Wednesday 11 January 2017

2nd Sunday in Ordinary Time - Year A

Isaiah 49:3.5-6; 1Corinthians 1:1-3; John 1:29-34

What is your dream? Do you have one? What are your hopes for the future? What are your plans for yourself and your loved ones? Most people have a dream; big or small, elaborate or simple, short term or long term. Ask a young person and they will often have not only a clear goal for their life, some even have it all mapped out in the most precise detail; they have a blueprint for achieving their plan.

My own casual observations lead me to imagine that people look at their future in one of two ways. Watch little Billy in the schoolyard. He clears a patch of ground under a tree and with a stick traces out a road. Along the way he puts little buildings, a school, a petrol station, his own house. Then he spends his time driving the roads he has built, stopping to refuel and make repairs to his toy car which he then parks in the garage at his imaginary home.

Little Bobby has another approach entirely. He drives his car all around the playground on a road which only he can see. He stops every now and then to clear obstacles or turn invisible corners and parks his car wherever his fancy dictates.

Billy lives according to what I call the blueprint model. Many people live their lives this way, especially in their relationship with God. They see themselves as God’s little car which he drives along the predetermined roads he has made for them. All they have to do is make sure they don’t take a wrong turn and spoil God’s plan. These people will say ‘God has a plan for me’ and they ardently beg him to reveal it to them.

People like Bobby live the free range model. They believe God doesn’t mind where they go because he is always with them, like a passenger, no matter which turn they take along the road. Bobby doesn’t ask if God wants him to be a dentist or a vet or a cook, he knows that God will be with him no matter which choice he makes, provided it is within God's law.

A good argument can be made for each of these models and we can switch to them at various times in our lives according to the issues we’re facing. Undoubtedly God does have a plan for each of us. It is, as the Penny Catechism used to say, that we: know him, love him, and serve him, here on earth and be happy with him for ever in heaven. As well, Jesus' answer to the Pharisees: You must love the Lord your God with all your heart, with all your soul, and with all your mind … You must love your neighbour as yourself (Mtt 22:37-39). That’s quite enough to be going on with, wouldn’t you say?

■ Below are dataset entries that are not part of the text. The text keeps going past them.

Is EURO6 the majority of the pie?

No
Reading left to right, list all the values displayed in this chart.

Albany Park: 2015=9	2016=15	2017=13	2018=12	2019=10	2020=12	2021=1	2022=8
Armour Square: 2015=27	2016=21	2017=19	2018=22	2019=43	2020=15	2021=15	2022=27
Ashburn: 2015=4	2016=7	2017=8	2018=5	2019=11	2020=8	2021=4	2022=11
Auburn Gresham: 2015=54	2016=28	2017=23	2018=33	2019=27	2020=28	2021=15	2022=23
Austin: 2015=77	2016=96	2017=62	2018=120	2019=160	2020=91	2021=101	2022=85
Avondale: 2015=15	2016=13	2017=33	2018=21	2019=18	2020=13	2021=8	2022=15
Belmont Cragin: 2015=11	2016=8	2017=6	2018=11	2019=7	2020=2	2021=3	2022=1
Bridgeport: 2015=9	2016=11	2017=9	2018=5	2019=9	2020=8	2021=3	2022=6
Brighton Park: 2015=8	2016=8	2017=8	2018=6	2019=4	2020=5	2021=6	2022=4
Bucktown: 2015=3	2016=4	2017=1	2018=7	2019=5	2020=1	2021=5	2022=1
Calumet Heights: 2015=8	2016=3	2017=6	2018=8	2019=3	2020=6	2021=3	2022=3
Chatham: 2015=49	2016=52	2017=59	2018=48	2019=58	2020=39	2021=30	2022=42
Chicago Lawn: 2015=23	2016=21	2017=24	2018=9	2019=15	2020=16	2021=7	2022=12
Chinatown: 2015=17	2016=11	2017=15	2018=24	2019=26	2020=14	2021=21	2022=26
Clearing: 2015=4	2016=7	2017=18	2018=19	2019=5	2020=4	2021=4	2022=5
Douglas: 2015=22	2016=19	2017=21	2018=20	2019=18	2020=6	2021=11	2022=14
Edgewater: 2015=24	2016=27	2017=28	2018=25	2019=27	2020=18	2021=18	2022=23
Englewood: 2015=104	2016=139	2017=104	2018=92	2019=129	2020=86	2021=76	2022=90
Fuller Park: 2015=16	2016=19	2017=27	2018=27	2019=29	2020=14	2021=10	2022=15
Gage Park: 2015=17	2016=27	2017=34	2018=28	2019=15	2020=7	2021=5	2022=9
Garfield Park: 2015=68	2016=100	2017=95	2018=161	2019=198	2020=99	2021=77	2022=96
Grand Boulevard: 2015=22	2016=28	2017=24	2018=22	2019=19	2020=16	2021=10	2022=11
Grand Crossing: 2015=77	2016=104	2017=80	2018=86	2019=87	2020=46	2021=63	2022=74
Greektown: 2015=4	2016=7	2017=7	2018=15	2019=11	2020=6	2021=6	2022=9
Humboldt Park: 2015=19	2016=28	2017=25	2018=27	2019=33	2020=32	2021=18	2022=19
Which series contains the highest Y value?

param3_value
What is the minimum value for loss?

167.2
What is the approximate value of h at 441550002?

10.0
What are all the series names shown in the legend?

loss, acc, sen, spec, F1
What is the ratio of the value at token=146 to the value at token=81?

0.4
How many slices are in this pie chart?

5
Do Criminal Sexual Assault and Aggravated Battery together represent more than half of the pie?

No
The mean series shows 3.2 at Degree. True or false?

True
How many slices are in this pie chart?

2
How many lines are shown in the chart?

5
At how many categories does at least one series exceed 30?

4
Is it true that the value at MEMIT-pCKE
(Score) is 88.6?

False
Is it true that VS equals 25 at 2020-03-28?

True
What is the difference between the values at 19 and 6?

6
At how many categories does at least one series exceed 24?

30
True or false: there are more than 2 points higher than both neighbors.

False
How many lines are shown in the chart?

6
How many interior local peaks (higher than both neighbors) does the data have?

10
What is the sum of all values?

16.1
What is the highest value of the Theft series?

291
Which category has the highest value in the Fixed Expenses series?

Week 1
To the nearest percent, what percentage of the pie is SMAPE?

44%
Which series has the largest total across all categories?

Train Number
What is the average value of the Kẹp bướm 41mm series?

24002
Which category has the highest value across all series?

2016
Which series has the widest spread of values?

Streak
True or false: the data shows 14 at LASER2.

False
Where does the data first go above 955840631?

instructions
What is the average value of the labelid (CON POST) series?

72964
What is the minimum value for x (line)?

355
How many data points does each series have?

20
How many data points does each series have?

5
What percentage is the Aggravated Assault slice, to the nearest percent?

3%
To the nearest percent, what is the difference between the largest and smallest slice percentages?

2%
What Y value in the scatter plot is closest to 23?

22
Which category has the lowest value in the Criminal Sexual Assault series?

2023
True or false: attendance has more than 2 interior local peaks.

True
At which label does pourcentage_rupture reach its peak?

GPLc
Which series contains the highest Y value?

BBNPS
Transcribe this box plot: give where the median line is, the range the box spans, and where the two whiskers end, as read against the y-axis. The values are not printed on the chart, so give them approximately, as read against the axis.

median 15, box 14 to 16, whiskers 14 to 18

And yet, for some of us, God also has what might be called a blueprint, a special means for achieving his plan. To the prophet Jeremiah he intimated: Before I formed you in the womb I knew you; before you came to birth I consecrated you; I have appointed you as prophet to the nations (Jer 1:5). Isaiah, too, was called and sent (Is 6:8). And St Paul in today’s second reading makes it clear to the Corinthians that he was: appointed by God to be an apostle.

Some of us God chooses in a particular way so that his plan for all may be fulfilled. When this happens he intervenes with special helps and charisms so that his plan will not fail. He sends an angel to warn Joseph of Herod’s evil intentions and warns the wise men to return by a different way. He assists John the Baptist by revealing to him that: the man on whom you see the Spirit come down and rest is the one… .

Our liturgy today is full of evidence of God’s tireless initiative in achieving his plans for us:
  • your watchful care
  • orders all things
  • your loving plans
  • you have nourished us
  • given wine in plenty
And there is ample evidence of our awareness and longing for God’s initiative:
  • hear our prayers
  • show us the way
  • help us to embrace your will
  • give us the strength to follow your call
People are generally very busy trying to make something of themselves; God is infinitely busier working at their project than they are. For each of us God has a plan; for each of us the blueprint is Jesus. To those extraordinary individuals for whom God has a special task he will give an unshakeable call. We need not worry; just keep praying. He will make it all clear.

In the scroll of the book it stands written that I should do your will (Responsorial Psalm), but if you should call me in a special way: Here am I, Lord.